Required action A - Give the lines of the listing as a numbered list, from its first line through the line containing "Usamos cookies para", with blank lines left out. Leave the pictures out of your answer.

Optimising map rendering for recreational use

Hey everyone, I’m Li the founder of Mud Map. We develop recreational navigation apps and have been experimenting with OSM data for a while now.

One of the challenges is in rendering a useful map for recreational use is displaying roads, tracks, trails and to some degree water lines at appropriate zoom levels in more remote regions where the density is lower compared with urban regions.

In our opinion, most map service online services or offline vector engine experience the same issue. Here are some illustrations of the issue, by comparing Google / OSM / Raster map of the same region:

Google

OSM

Raster map

As you can clearly see, at that zoom level, there’s no detail on either OSM or Google maps, where as the raster map is useful. Yes, you can zoom in on Google or OSM, but with a smaller viewing porting, orientation is more difficult and you loose that nice overview which is very handy for trip planning purposes.

By using a tag specific for rendering purposes, this issue can be overcome. Rendering engines can take advantage of these tags to “optimise” for various regions.

The tags are fairly self explanatory. By tagging a road with render_as:trunk, this feature can be rendered at the same zoom level as a trunk road. Each class of road will have it’s own tag so if a highway:teritery should be rendered at the same zoom level as a primary, then tag render_as:tertiary.

Before a proposal is submitted, can anyone think of downsides to this approach?

You touch an interesting topic here. Traditional maps tend to be highly useful for their intended audience, despite being limited to a single resolution. As I see it, this has less to do with the fact that they are raster maps. Instead, the distinction is that of automated cartography, where a computer program converts a collection of facts into a map, versus manual cartography, where a human performs this task using knowledge and making decisions that are hard to automate.

It’s of course possible to do manual cartography based on OSM: Just take OSM data as a starting point, place a human designer in front of it, and have them optimise the map based on the facts from OSM. But it is clear that you are trying to combine advantages of automated cartography (such as easy updates and crowdsourcing) with the results expected from well-designed maps - hence your suggestion.

I would like to point out that your suggestion is very different from what we usually do in OSM today. The OSM database is mostly application-agnostic. It isn’t intended to be optimised for a particular program or render style, but instead mostly limited to factual information. Unlike that existing data, the tags you suggest aren’t facts, but instead represent design decisions. These cannot reasonably be made without a specific use case in mind, which is problematic in a database that tries to be neutral with regards to potential uses. We are also somewhat cautious when it comes to subjective decisions as there is no single designer who has the authority to make that decision and conflicts of opinions are hard to resolve when it comes to subjective decisions - our “on the ground” rule doesn’t work for that. In the past, we have avoided ratings or personal route recommendations for similar reasons.

Required action B - In the post on map rendering, which company did Li found?

Exercise input -

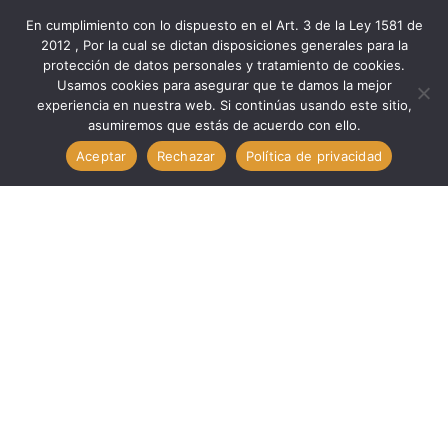
En cumplimiento con lo dispuesto en el Art. 3 de la Ley 1581 de
2012 , Por la cual se dictan disposiciones generales para la
protección de datos personales y tratamiento de cookies.
Inicio
Componentes
Otros Com
Usamos cookies para asegurar que te damos la mejor
Otros Com. Diodo Zener 1W 1N4736A. TECHMAN 1N4736A
experiencia en nuestra web. Si continúas usando este sitio,
asumiremos que estás de acuerdo con ello.
Aceptar
Rechazar
Política de privacidad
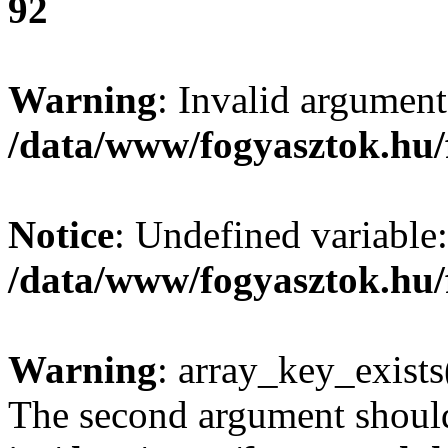
92
Warning
: Invalid argument
/data/www/fogyasztok.hu/
Notice
: Undefined variable:
/data/www/fogyasztok.hu/
Warning
: array_key_exists(
The second argument should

Your solution A -
1. En cumplimiento con lo dispuesto en el Art. 3 de la Ley 1581 de
2. 2012 , Por la cual se dictan disposiciones generales para la
3. protección de datos personales y tratamiento de cookies.
4. Inicio
5. Componentes
6. Otros Com
7. Usamos cookies para asegurar que te damos la mejor

Your solution B - Mud Map